Biotechnological improvements over the last decade has made it economically and technologically feasible to collect large DNA sequence data from many closely related species. This enables us to study the detailed evolutionary history of recent speciation and demographics. Sophisticated statistical methods are needed, however, to extract the information that DNA sequences hold, and a limiting factor in this is dealing with the large state space that the ancestry of large DNA sequences spans. Recently a new analysis method, CoalHMMs, has been developed, that makes it computationally feasible to scan full genome sequences – the complete genetic information of a species – and extract genetic histories from this.

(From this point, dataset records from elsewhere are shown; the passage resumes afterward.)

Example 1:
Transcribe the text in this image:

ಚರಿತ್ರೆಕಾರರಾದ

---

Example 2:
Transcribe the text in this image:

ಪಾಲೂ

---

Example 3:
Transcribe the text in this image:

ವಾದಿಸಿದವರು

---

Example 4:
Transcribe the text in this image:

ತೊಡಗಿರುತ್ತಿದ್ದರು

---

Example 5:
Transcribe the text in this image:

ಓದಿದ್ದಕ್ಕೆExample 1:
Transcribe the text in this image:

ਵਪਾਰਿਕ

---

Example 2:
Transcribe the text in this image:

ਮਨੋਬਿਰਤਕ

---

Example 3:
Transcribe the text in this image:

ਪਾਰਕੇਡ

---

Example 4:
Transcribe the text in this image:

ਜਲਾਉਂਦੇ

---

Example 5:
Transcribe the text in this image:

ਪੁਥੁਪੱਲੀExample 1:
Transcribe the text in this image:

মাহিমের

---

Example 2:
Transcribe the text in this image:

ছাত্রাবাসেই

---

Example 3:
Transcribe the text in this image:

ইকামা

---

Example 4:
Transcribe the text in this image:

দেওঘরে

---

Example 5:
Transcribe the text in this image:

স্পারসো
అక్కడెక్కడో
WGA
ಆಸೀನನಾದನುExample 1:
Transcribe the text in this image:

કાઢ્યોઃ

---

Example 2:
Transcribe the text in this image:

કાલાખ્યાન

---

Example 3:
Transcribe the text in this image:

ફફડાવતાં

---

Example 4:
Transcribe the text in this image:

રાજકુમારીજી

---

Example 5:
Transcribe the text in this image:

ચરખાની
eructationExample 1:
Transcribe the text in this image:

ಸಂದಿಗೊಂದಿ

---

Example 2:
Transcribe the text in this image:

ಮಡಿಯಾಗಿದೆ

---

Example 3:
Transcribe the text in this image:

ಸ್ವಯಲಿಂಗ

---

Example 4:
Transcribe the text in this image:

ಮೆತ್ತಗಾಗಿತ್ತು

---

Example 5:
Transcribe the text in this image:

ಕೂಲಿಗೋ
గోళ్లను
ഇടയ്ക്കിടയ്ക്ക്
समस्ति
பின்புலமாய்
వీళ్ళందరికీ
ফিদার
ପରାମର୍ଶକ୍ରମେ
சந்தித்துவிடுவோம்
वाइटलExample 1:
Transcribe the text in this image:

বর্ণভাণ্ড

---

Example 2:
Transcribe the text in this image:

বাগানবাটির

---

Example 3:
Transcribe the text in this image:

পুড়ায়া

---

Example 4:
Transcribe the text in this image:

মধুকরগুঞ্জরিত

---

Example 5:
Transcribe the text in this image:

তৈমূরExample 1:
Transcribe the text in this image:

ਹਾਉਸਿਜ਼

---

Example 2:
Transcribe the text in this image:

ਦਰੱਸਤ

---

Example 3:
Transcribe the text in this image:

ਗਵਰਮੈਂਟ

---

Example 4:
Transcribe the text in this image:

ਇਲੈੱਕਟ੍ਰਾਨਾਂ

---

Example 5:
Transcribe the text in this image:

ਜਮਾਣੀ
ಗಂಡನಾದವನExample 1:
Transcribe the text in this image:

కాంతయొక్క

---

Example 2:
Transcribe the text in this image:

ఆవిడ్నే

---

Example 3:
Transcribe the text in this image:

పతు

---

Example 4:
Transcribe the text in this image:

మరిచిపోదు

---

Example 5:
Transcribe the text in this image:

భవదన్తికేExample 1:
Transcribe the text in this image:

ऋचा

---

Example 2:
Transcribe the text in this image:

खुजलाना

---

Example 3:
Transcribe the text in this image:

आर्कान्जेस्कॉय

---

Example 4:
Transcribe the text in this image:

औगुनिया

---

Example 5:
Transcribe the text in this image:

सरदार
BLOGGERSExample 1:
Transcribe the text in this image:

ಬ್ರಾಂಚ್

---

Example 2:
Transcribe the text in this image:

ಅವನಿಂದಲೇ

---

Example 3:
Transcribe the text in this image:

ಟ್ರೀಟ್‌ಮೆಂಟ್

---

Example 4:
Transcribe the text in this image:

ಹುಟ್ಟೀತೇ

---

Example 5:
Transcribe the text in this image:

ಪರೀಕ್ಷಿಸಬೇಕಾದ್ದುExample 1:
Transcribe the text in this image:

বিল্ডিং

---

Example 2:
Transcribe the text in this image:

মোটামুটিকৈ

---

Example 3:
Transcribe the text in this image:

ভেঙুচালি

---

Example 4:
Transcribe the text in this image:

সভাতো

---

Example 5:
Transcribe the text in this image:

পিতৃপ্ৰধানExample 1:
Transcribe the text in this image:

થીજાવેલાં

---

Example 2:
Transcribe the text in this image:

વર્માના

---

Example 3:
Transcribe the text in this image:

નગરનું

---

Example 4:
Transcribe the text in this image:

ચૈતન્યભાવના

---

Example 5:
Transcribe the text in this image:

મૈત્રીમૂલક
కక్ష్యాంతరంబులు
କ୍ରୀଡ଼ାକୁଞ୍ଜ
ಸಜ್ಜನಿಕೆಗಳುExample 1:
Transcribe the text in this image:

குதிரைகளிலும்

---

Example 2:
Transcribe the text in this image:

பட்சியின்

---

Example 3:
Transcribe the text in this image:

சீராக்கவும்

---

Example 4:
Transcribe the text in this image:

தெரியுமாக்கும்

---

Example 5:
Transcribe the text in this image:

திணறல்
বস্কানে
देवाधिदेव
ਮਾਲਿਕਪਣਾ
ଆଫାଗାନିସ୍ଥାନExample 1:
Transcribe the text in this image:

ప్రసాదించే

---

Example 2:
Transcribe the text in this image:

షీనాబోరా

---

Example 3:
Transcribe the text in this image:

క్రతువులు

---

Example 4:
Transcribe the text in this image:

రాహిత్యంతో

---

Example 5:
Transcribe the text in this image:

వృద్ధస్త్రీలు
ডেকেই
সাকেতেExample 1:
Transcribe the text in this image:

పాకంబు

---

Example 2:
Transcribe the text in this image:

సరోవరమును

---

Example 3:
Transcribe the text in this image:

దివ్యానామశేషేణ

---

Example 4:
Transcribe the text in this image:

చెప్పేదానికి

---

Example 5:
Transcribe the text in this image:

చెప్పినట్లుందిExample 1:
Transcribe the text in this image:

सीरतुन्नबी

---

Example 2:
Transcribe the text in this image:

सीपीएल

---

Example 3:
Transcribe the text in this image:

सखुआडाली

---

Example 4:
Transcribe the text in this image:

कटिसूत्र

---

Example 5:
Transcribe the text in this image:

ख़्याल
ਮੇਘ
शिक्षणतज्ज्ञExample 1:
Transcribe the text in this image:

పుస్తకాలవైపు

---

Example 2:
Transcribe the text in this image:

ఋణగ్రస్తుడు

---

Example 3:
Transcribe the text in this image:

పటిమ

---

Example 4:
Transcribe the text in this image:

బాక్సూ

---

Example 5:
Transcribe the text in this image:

Applying this methodology, however, requires that the full state space of ancestral histories can be constructed. This is not feasible to do manually, but by applying formal methods such as Petri nets it is possible to build sophisticated evolutionary histories and automatically derive the analysis models needed. In this paper we describe how to use colored stochastic Petri nets to build CoalHMMs for complex demographic scenarios.
Original languageEnglish
Title of host publicationApplications and Theory of Petri Nets (33rd International Conference, Petri Nets 2012, Hamburg, Germany, Newcastle, June 25-29, 2012. Proceedings)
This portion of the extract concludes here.